Staunch US ally New Zealand stood boldly ready to hedge its bets:

“This is a bold move to deepen integration in the most dynamic region in the world,” New Zealand Trade Minister Tim Groser said in a statement on his government’s website.

“It shows that despite the economic difficulties in other parts of the world, Asia is actively pursuing trade liberalisation.” [9]

Indeed, the whole ASEAN exercise was an exercise in political bet-hedging.

After the America-pleasing handwringing over the South China Sea at the foreign ministers’ ASEAN meeting in Phnom Penh, the ASEAN economic ministers got together in Siem Reap to offer an olive branch to China with an endorsement of the RCEP.

Signing on to the RCEP – and eschewing a policy of trade hostility with China – maybe the price that the PRC insists upon in return for not making an issue out of participation in the exclusionary TPP by its trading partners.

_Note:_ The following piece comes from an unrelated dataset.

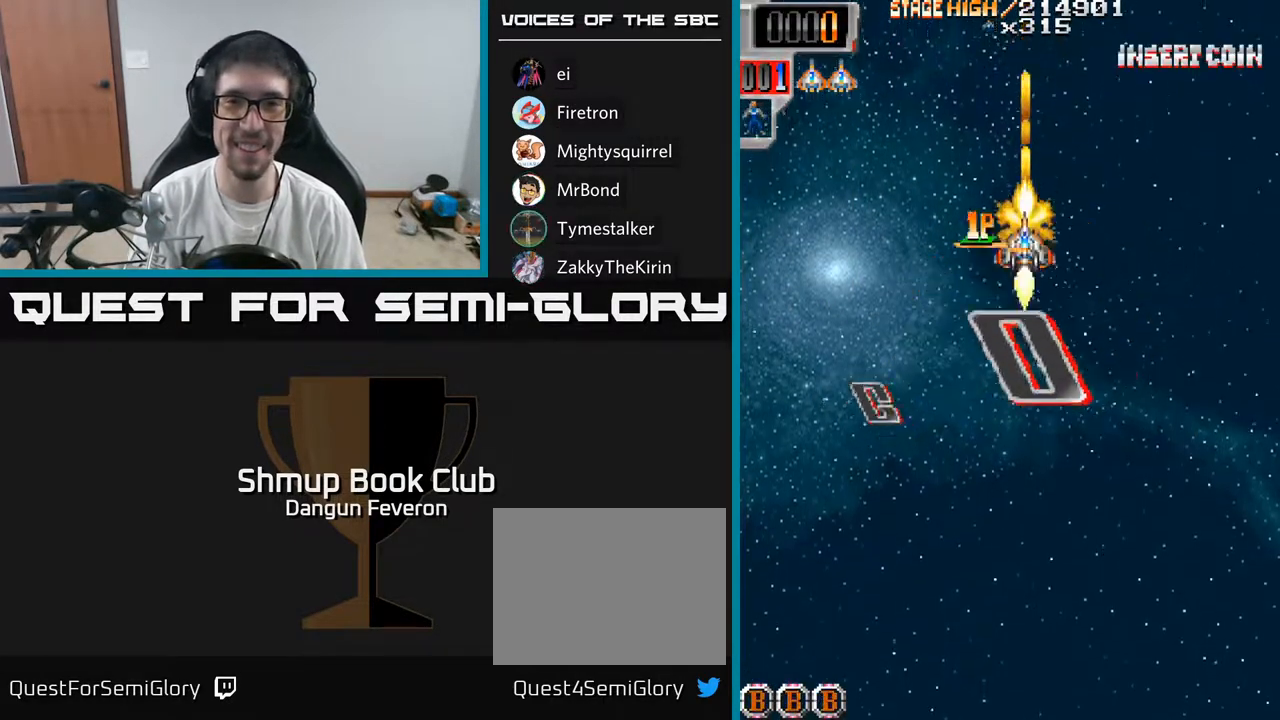
{"buttons": ["R2"], "left_stick": "center", "right_stick": "center", "events": []}
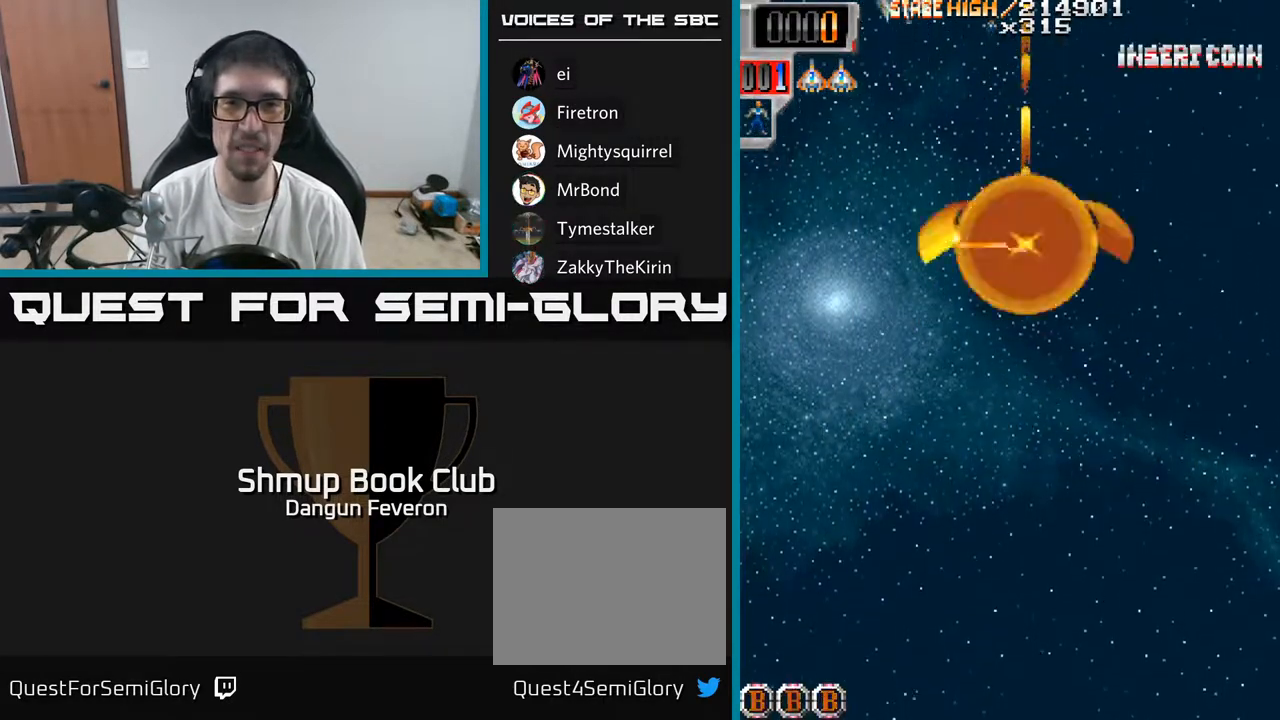
{"buttons": ["R2", "DPAD_RIGHT"], "left_stick": "center", "right_stick": "center", "events": [[233, "DPAD_LEFT", "down"], [467, "DPAD_LEFT", "up"], [483, "DPAD_RIGHT", "down"]]}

Therefore, the net effect of the battling trade agreements, if they ever go into effect, may be zero.

The true test of the RPEC initiative will occur next year.

Surin Pitsuwan will be gone, his legacy-burnishing activities on behalf of RCEP forgotten, and his position as Secretary General taken by a representative from China’s fervent antagonist, Vietnam, as part of ASEAN’s mandated leadership rotation.

It is a reasonable assumption that, even as the TPP struggles in the political bog of Western legislatures, ASEAN relations with China – and discussions concerning the RCEP – will tiptoe uncertainly along the fine line between contention and cooperation.

Grand plans in Washington and Beijing for free trade zones may both fall victim to the politics of division.

Notes:
1. Asia Pacific talks not aimed at containing China: US official, Chicago Tribune, Aug 9, 2012. 2. USTR Kirk sees better chance for farm trade reform, Reuters, May 8, 2012. 3. What’s behind Canada’s entry to the Trans-Pacific partnership talks?, The Star, Jun 24, 2012. 4. Secret documents show Canada’s aggressive campaign to be included in Trans-Pacific Partnership, National Post, Jun 20, 2012. 5. The complete Feb 10, 2011 text of the US proposal for the TPP IPR chapter, Knowledge Ecology International, Mar 10, 2011. 6. Dangers for Access to Medicines in the Trans-Pacific Partnership Agreement, Public Citizen, April, 2012. 7. Agriculture would take big TPP hit, Japan Times, Sep 1, 2012. 8. A TPP Stimulus for Japan, Wall Street Journal, Sep 6, 2012. 9. Asia edges towards giant free trade zone: ASEAN, France 24, Aug 31, 2012.